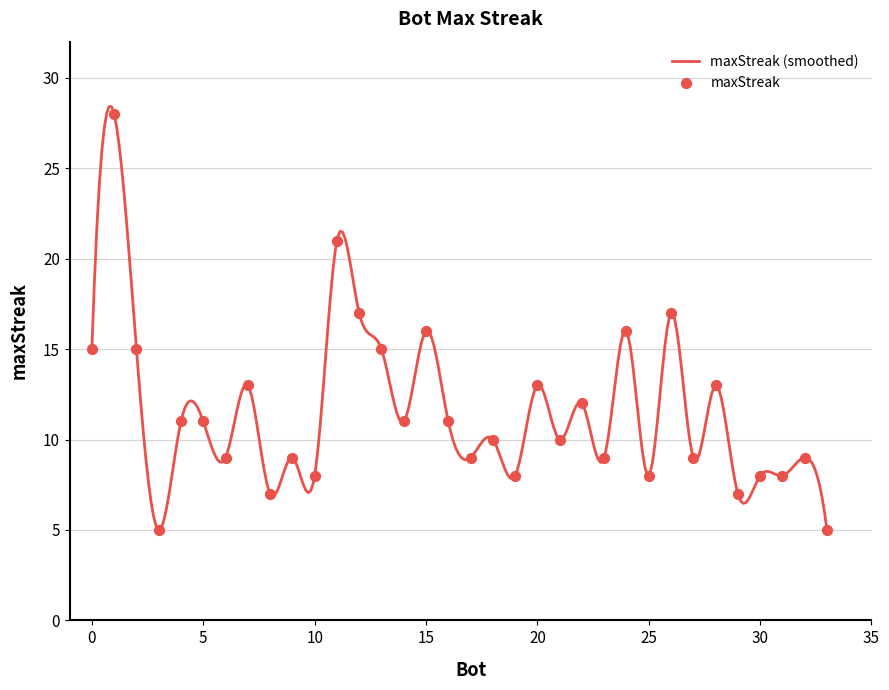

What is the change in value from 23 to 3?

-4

---

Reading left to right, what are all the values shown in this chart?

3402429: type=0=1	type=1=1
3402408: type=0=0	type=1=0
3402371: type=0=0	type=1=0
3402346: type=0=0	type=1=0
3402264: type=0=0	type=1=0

→ **Required work**:
Count the lines above that contain the string "type", matching case exactly, and reply with only that number.

→ **Completed exercise**:
5